Review by Frank Plowright
Reading the first two years of Thor’s strip, taking him from his 1962 introduction to 1964, it’s surprising how poor many of the early efforts are. It’s not just a lack of inspiration, but really dull writing, with Stan Lee leaving the scripting of his repetitive and hardly sparkling plots to Larry Lieber and Robert Bernstein. The best that can be found in the opening third of the book is Jack Kirby’s always thrilling art, and within that a willingness to take a chance. Consider Thor’s long hair. Thor had a 1950s spiritual predecessor in Angel of Boys’ Ranch, then a decade in Kirby’s past (and a 1970s successor in Kamandi), but this was five years before hippy culture in the USA, and a couple before the Beatles and their slightly longer styles, yet it worked despite the conservative times. How would it have looked under other artists not able to match the design with raw power? Probably not as good.
As he did in all his early superhero strips, Lee introduced an element of unrequited and complicated love, here seemingly taking Superman, Lois Lane and Clark Kent as inspiration. Jane Foster’s fond of her employer Doctor Don Blake, who’s also Thor, something he can’t reveal, so he always disappears in times of danger in order to transform. Jane swoons at the heroic identity, while Thor/Blake loves her in either guise. Matters are complicated by Odin, ruler of Asgard, forbidding his son to love a mortal, not understanding that love transcends royal decree. As characterised here, Odin’s an ill-tempered buffoon, all-powerful, yet easily manipulated by Loki and prone to tantrums.
It’s the commitment to Asgard and its mythology at about the halfway point that transforms Thor’s feature, removing him from the communists and gangsters dealt with by his contemporary Marvel heroes into grandeur and myth. Lee finding the time to consider his plots more, and taking over the dialogue also helps, and he and Kirby begin to pack in an awful lot in thirteen page plots. It’s possibly a matter of personal preference, but many of these stories having Chic Stone ink Kirby’s pencilled pages gives them a gloss that would diminish even as Kirby became more ambitious with the look of his lead feature, but under other inkers. The way toward that art is seen in the back-up strips investigating Asgardian mythology where Kirby reduces his panels per page from nine to four, with a resulting magnificence that survives some second rate inking in places.

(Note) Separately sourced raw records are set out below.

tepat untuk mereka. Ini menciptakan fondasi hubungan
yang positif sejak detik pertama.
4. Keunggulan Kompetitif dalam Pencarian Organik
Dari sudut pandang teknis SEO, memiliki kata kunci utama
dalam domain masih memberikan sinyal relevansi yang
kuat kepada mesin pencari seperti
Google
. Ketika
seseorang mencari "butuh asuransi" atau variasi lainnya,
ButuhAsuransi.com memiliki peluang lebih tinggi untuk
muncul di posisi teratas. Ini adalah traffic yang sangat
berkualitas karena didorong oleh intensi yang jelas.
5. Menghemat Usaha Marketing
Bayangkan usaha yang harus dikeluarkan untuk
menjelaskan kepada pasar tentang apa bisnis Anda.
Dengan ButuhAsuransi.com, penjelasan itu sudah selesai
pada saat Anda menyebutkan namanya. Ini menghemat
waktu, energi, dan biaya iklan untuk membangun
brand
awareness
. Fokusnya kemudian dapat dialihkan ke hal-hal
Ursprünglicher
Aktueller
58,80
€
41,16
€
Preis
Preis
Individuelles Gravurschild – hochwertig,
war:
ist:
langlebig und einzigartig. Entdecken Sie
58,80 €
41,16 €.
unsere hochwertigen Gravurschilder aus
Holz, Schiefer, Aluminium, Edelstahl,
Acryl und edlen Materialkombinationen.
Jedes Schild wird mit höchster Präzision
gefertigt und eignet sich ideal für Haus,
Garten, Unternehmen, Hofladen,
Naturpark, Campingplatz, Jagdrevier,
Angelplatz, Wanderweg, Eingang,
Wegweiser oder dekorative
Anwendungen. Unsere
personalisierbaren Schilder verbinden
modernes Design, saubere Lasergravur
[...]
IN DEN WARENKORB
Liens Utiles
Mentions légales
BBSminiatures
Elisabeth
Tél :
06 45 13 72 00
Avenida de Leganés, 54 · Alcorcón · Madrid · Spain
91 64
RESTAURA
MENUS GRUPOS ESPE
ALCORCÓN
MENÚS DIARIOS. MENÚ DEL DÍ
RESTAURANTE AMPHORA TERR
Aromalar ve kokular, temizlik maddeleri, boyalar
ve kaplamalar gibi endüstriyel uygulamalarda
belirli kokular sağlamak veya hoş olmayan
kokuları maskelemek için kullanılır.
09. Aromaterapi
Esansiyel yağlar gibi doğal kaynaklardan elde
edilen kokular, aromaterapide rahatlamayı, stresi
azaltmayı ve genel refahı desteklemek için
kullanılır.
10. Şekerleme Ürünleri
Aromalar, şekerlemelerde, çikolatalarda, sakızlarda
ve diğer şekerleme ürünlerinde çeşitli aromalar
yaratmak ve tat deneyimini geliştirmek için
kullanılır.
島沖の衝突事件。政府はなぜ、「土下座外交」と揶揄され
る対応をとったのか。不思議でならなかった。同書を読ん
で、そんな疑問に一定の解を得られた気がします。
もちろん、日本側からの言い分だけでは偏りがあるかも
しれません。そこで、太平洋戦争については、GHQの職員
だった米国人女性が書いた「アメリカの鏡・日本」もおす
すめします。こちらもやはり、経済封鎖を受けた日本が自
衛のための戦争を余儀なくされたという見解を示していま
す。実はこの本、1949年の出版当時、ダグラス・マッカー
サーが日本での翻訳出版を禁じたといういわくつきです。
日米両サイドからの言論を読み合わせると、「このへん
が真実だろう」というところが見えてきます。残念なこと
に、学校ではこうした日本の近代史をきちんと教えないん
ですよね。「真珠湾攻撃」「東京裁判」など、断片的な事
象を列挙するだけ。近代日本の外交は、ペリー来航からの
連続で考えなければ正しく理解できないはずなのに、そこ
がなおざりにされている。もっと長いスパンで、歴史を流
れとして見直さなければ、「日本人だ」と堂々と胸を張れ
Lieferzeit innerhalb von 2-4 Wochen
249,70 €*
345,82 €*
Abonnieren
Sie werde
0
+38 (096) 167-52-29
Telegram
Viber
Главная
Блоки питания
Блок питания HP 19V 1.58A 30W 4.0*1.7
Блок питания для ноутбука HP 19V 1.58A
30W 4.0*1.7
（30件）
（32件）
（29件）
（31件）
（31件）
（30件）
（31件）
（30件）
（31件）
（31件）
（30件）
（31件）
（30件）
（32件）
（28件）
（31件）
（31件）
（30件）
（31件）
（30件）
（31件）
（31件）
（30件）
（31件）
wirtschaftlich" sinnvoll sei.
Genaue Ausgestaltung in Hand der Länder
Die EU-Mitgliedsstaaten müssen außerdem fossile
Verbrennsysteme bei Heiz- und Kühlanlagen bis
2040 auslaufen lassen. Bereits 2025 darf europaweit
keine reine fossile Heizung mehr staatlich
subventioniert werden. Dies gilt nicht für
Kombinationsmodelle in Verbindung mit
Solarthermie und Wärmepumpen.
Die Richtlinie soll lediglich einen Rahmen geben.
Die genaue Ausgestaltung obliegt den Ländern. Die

By the end of this collection the foundations that would see Thor through decades of comics have been laid. We’ve been introduced to Asgardians Balder, Enchantress, Executioner, Heimdall, Loki and Odin, the back-up strips often explaining more about them, and villains the Cobra, the Grey Gargoyle and Mister Hyde have made their début. Thor’s still a little light in that regard, but the following When Titans Clash fixes that problem.
Starting with the cheapest of the alternative books featuring the same content, it’s available in black and white as Essential Thor Volume 1. The remaining books are all hardcover. Marvel Masterworks: Thor volumes 1 and 2, has the content, and it’s also available with When Titans Clash as The Mighty Thor Omnibus. That also features a lot of back up material, including Lee’s discursive essay about how Thor was created, the letters pages from the original comics, and a massive selection of covers from when the stories were reprinted in other comics.